Talley was a pioneer in the fashion industry, a black man in an often insular world dominated by white men and women.
In 2017, at an event at the Brooklyn Academy of Music, Talley described the challenges of promoting diversity in the glossy pages of fashion magazines.
“I worked behind the scenes. I did it in dulcet tones, and I was persistent and tenacious… I always took a very easygoing role. I didn’t scream and cause. That was the best strategy, because that was the world I moved into. It was Vogue after all, honey,” he told host Tamron Hall.
Talley was born in Washington DC, but at two months old, his parents brought him to Durham, North Carolina, where he was raised by his grandmother, Bennie Francis Davis, whom he called Mom.
In his 2020 memoir, “The Chiffon Trenches,” he described his early joy of delving into books at the city library in Durham.
“My world became the glossy pages of Vogue, where I was able to read about Truman Capote’s legendary ball, held at the Plaza in honor of Katharine Graham,” he wrote.
A defining moment in her youth was the inauguration of President John F. Kennedy and the presence of his glamorous wife Jackie Kennedy, describing her as the “first influencer” of the modern world.
“I was obsessed with her pillbox hat, and her little patch of fur on her collar, and her fur-edged boots, as well as the stuffy stuff she carried to keep her hands warm during the cold January day,” Talley wrote.
Talley arrived in New York in 1974, and quickly found himself at the frenetic intersection of fashion and art, working and mingling with the likes of Halston, Karl Lagerfeld and Andy Warhol.
After a stint in Paris with Women’s Wear Daily, Talley joined Vogue in 1983 as news director. He was promoted to creative director in 1988 and, except for a stint with W Magazine in Paris, remained featured in the magazine for nearly four decades, often seen sitting in the front row of elite fashion shows alongside editor Anne Wintour.
Talley also appeared as a judge on “America’s Next Top Model”, was the subject of a documentary “The Gospel According to André”, which was released in 2017 and awarded the Chevalier de l’Ordre des Arts et des Lettres by the French government in tribute to his contribution to the fashion industry.
On April 22, 2021, he described the French recognition as the “best day of my life” in an Instagram post.
“To be in the flawless body of Chevaliers in August: Diana Vreeland, Tina Turner, James Baldwin, Rudolph Nureyev and for a black man educated in public schools in Durham, North Carolina, thanks to my French teacher, the late Cynthia P. Smith , which involved me in French: the language, the culture, the style, the history and the literature”, he wrote.
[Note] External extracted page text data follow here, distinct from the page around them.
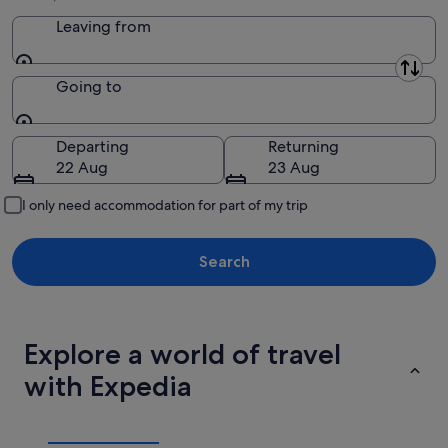
Leaving from
Leaving from
Going to
Going to
Departing
Returning
22 Aug
23 Aug
I only need accommodation for part of my trip
Search
Explore a world of travel
with Expedia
Talley’s published work includes “ALT: A Memoir” as well as picture books including “Little Black Dress”, and “Oscar de la Renta, Your Legendary World of Style”.
He received his Masters in French Studies at Brown University and served on the board of trustees of the Savannah College of Art and Design for 20 years.
Last year, Talley touched on the significance of Vogue’s cover with poet Amanda Gorman for the black community and the fashion world, describing it as “a first for so many levels.”
“We continue to climb hills, hills of healing, hills of forgiveness and climb hills and mountains of overcoming all adversity, systemic racism and iniquity,” he wrote in an Instagram post.
*With information from CNN’s Chris Boyette and Oscar Holland
This content was originally created in English.